When Wednesday’s blasts hit, the details of the effects of the attack from the day prior were still coming into focus.
Workers in Lebanon’s healthcare sector were among those killed on Tuesday, the health minister said in his press conference earlier on Wednesday.
A medical source at Beirut’s Rassoul al-Aazam Hospital, speaking to Mada Masr on condition of anonymity, confirmed that some of the portable devices had exploded inside the hospital.
Around 1,850 people were injured in the southern suburbs of Beirut on Tuesday, as well as around 750 in the south and 150 in the Bekaa. Those wounded in the south were transported to hospitals across Sidon, Nabatieh, and Sour, while ambulance services worked to transport cases in the south to hospitals in Beirut and the north.
Doctor Moanas Kalkash, the director of Marj Ayoun Government Hospital, told Mada Masr that four patients came to the hospital he manages in the south after Tuesday afternoon’s explosions. Those injured suffered wounds to the face, stomach and hands, he said, noting that two of the patients were still at the hospital receiving treatment. The source at Rassoul al-Aazam Hospital and two other medical sources from hospitals in the south said that they treated dozens of similar injuries each.
MP Elias Jradi, an ophthalmologist, told Mada Masr that he headed to the hospitals in Nabatieh and spent several hours treating eye injuries there.
Iranian Ambassador to Lebanon Mojtaba Amini, who was among those injured in the attack, also suffered eye injuries.
Until now, Israel has not officially claimed responsibility for the operation. An informed source speaking anonymously to Axios, however, said that Israeli Prime Minister Benjamin Netanyahu, senior members of his Cabinet and security sources had given prior approval.
US State Secretary Antony Blinken, in Cairo on Wednesday for another round of Gaza ceasefire talks, said that the United States was still gathering facts and insisted that the US did not know about and was not involved in the explosions while warning “all parties” against the escalation of the conflict in the region.
Multiple scenarios were presented in the media to explain what caused the pagers to explode on Tuesday. The devices were described as rigged with explosives by Israel ahead of their delivery to Hezbollah by US officials who spoke anonymously to the New York Times. A small amount of explosive material was implanted next to the battery in each pager, along with a switch that could be triggered remotely to detonate the explosives, the NYT reported.

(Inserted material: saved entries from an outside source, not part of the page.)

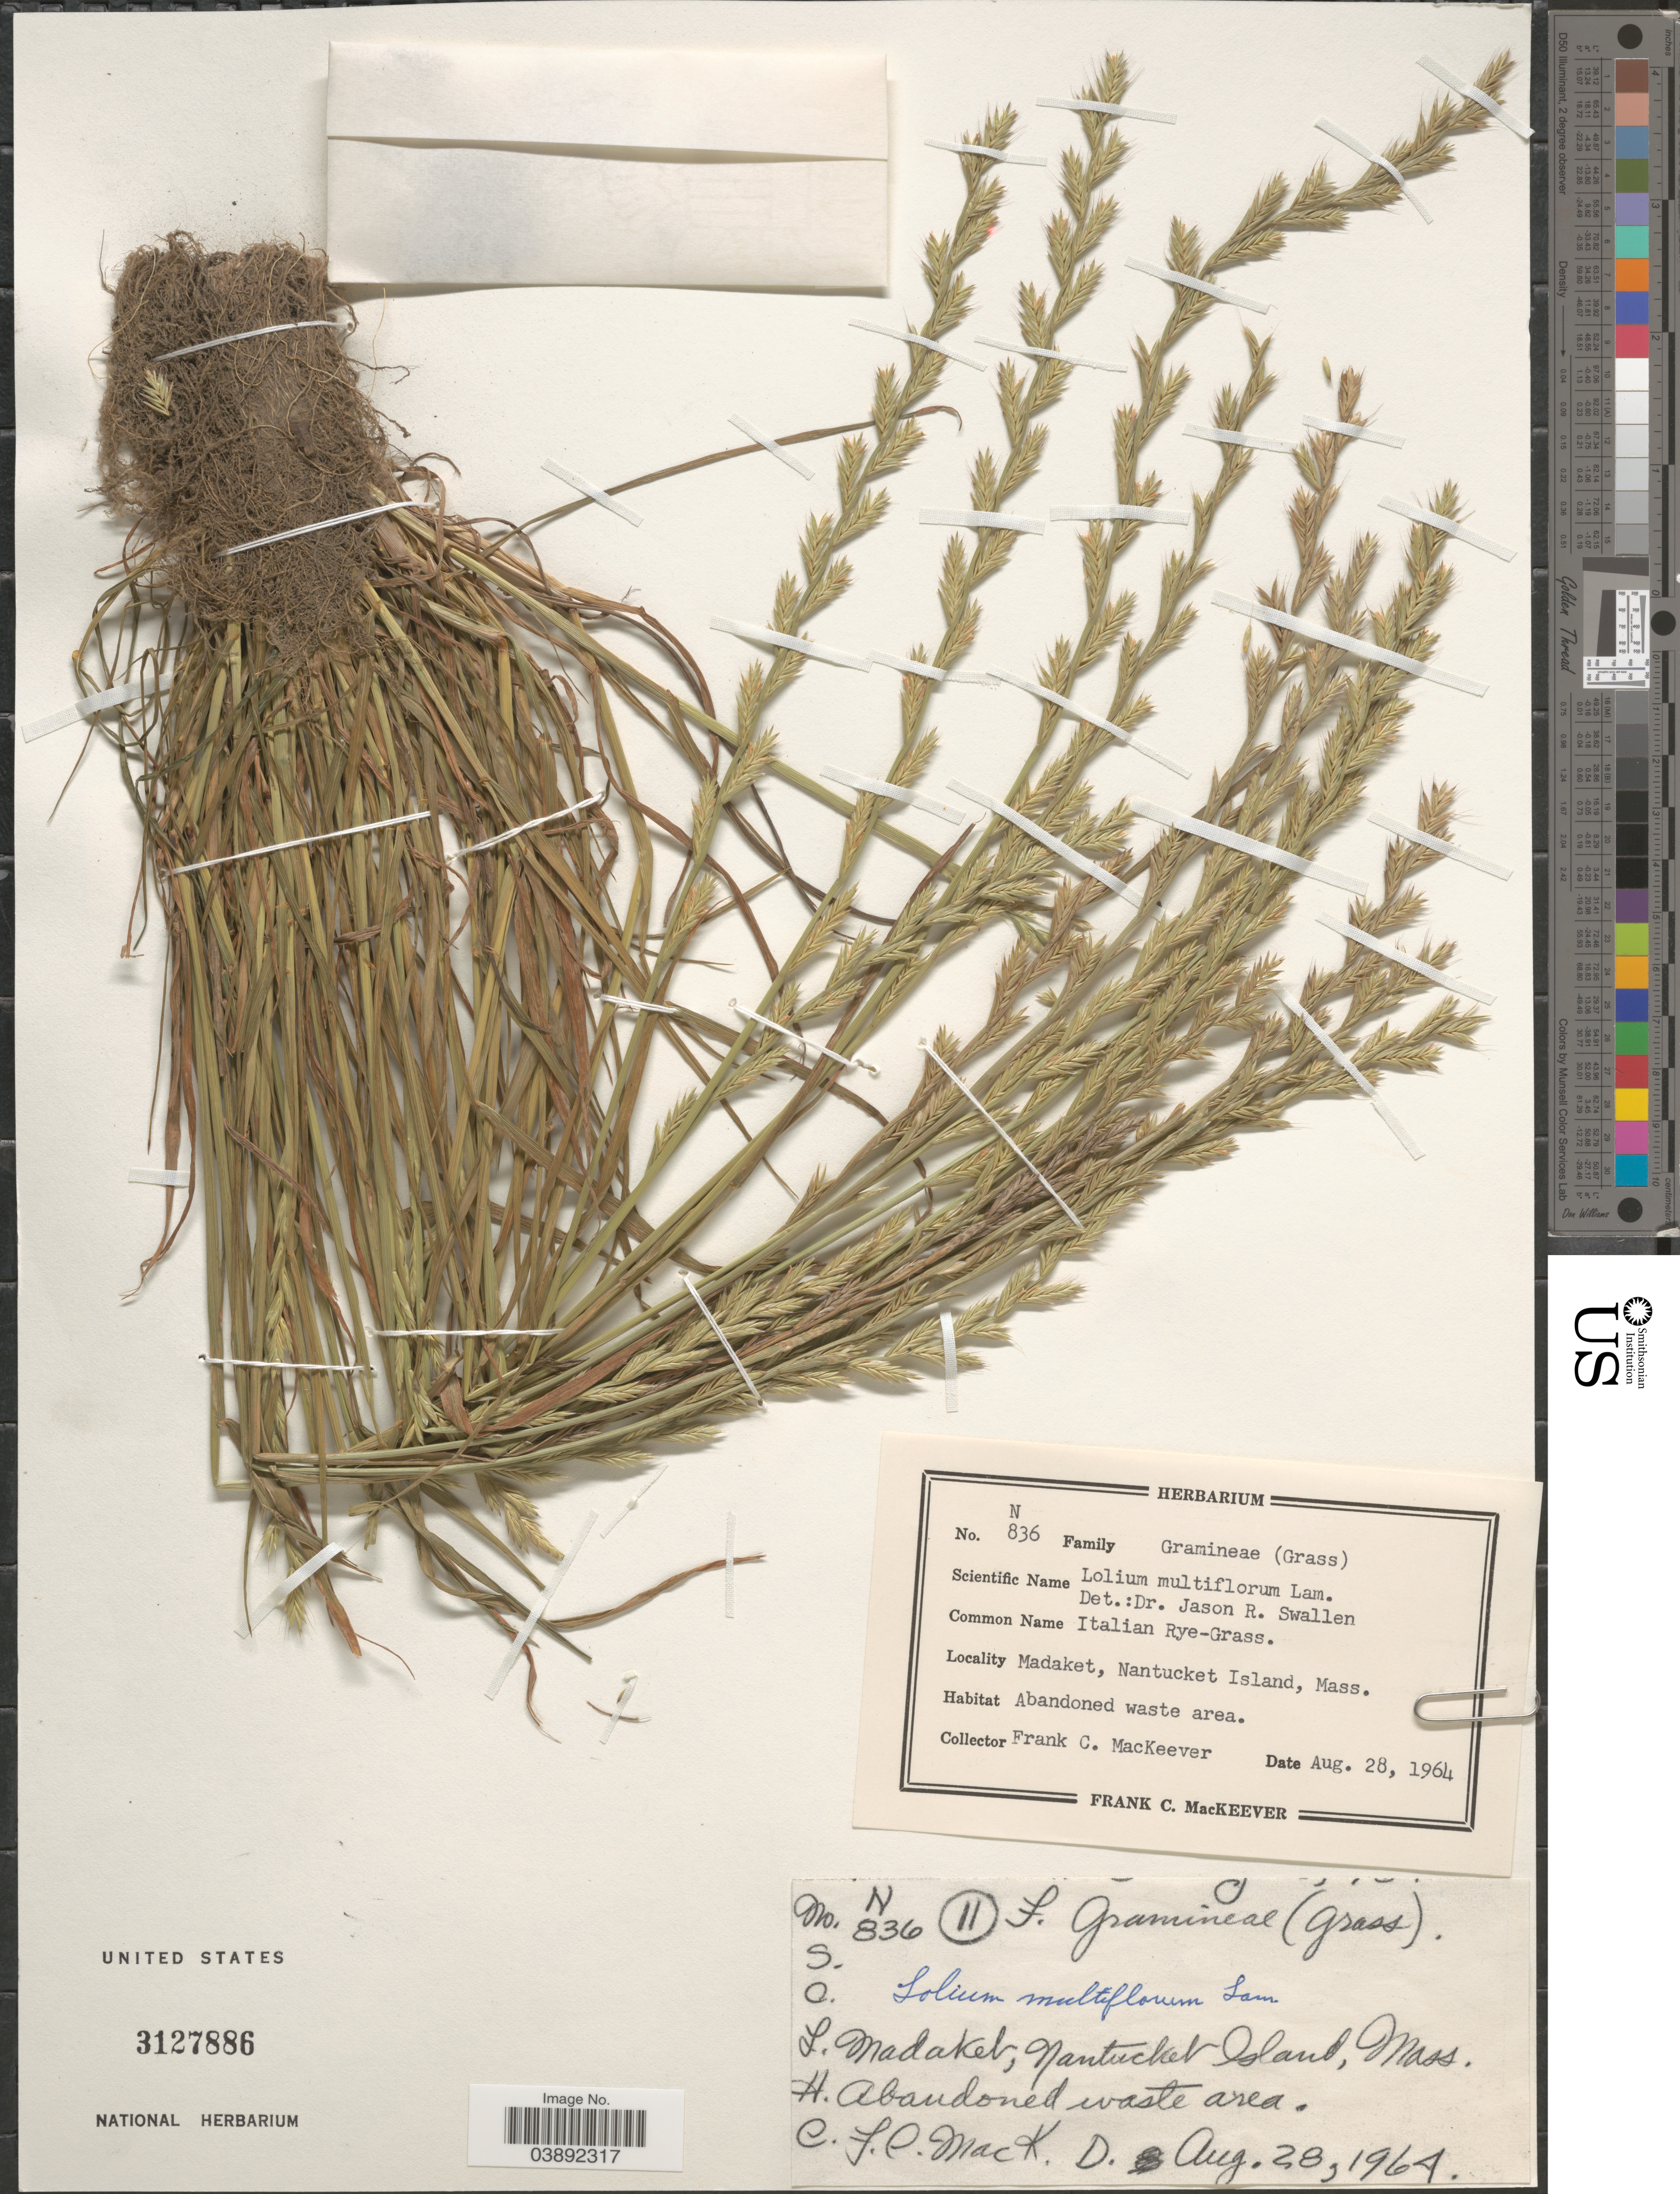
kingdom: Plantae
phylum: Tracheophyta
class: Liliopsida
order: Poales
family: Poaceae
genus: Lolium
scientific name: Lolium multiflorum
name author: Lam.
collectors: F. C. MacKeever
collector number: N836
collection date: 1964-08-28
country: United States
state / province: Massachusetts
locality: Madaket, Nantucket Island. Abandoned waste area.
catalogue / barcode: US 3127886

Axios presented a scenario for the rationale behind Tuesday’s attack, citing two US official sources who said that Israel intended Tuesday’s attack to undermine Hezbollah’s confidence and create the feeling of a security breach without escalating to an all-out war.
According to the sources quoted in Axios, Israeli Defense Minister Yoav Gallant informed his US counterpart of an Israeli operation in Lebanon without sharing any specific details, just minutes before the explosions started.
Gold Apollo, the Taiwanese company that produced the pagers, distanced itself from the operation, saying that the shipment of pagers affected on Tuesday did not come directly from the Taiwanese company, but were manufactured and sold by its Budapest-based partner BAC Consulting KFT.
Hezbollah has vowed retribution for the attacks.
This text was edited after publication to reflect updated information.